I stretched my arms out wide, my fists curled loosely like cinnamon rolls, like a cheerleader.

Around me, the rest of the squad practiced legitimate basket tosses, throwing their fliers into the air and catching them.

Despite the new heights, I never worried about falling. The team below me, most of whom I’d just met, would catch me–I was sure of that. The trust required for this sport seemed greater than the athleticism, I thought.
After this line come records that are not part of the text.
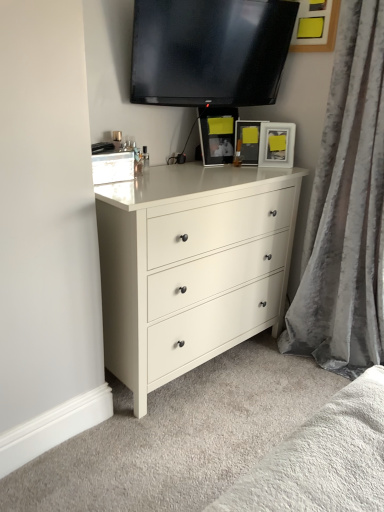
Find the location of a particular element. The image size is (384, 512). matte black picture frame at upper right, marked as the 3th picture frame in a left-to-right arrangement is located at coordinates (277, 145).

What do you see at coordinates (191, 266) in the screenshot?
I see `matte white dresser at center` at bounding box center [191, 266].

Locate an element on the screen. This screenshot has height=512, width=384. matte black picture frame at upper right, the 1th picture frame viewed from the right is located at coordinates (277, 145).

Considering the sizes of objects velvet gray curtain at right and matte black picture frame at center, which is the second picture frame from left to right, in the image provided, who is shorter, velvet gray curtain at right or matte black picture frame at center, which is the second picture frame from left to right,?

matte black picture frame at center, which is the second picture frame from left to right, is shorter.

From a real-world perspective, is velvet gray curtain at right physically located above or below matte black picture frame at center, which is the second picture frame from left to right?

From a real-world perspective, velvet gray curtain at right is physically below matte black picture frame at center, which is the second picture frame from left to right.

Is velvet gray curtain at right to the right of matte black picture frame at center, the second picture frame in the right-to-left sequence, from the viewer's perspective?

Correct, you'll find velvet gray curtain at right to the right of matte black picture frame at center, the second picture frame in the right-to-left sequence.

From the image's perspective, count 2nd picture frames upward from the velvet gray curtain at right and point to it. Please provide its 2D coordinates.

[(248, 141)]

Does point (309, 281) come behind point (210, 295)?

Yes, point (309, 281) is behind point (210, 295).

Is velvet gray curtain at right thinner than matte white dresser at center?

Yes, velvet gray curtain at right is thinner than matte white dresser at center.

From the picture: Is velvet gray curtain at right spatially inside matte white dresser at center, or outside of it?

The correct answer is: outside.

Considering the sizes of objects matte white dresser at center and matte black picture frame at center, which is the second picture frame from left to right, in the image provided, who is shorter, matte white dresser at center or matte black picture frame at center, which is the second picture frame from left to right,?

matte black picture frame at center, which is the second picture frame from left to right, is shorter.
And yet, depending on these people felt like second nature.

Gently, the bases lowered me down and eased me into a dismount.

As I stood on the ground, my body vibrated. I simultaneously felt like I’d just walked off a rollercoaster and like I’d just chugged a coffee on an empty stomach. My head swam, my pulse raced. Everyone around me patted me on the back, showering me with compliments. I could see how cheerleading could become an addiction.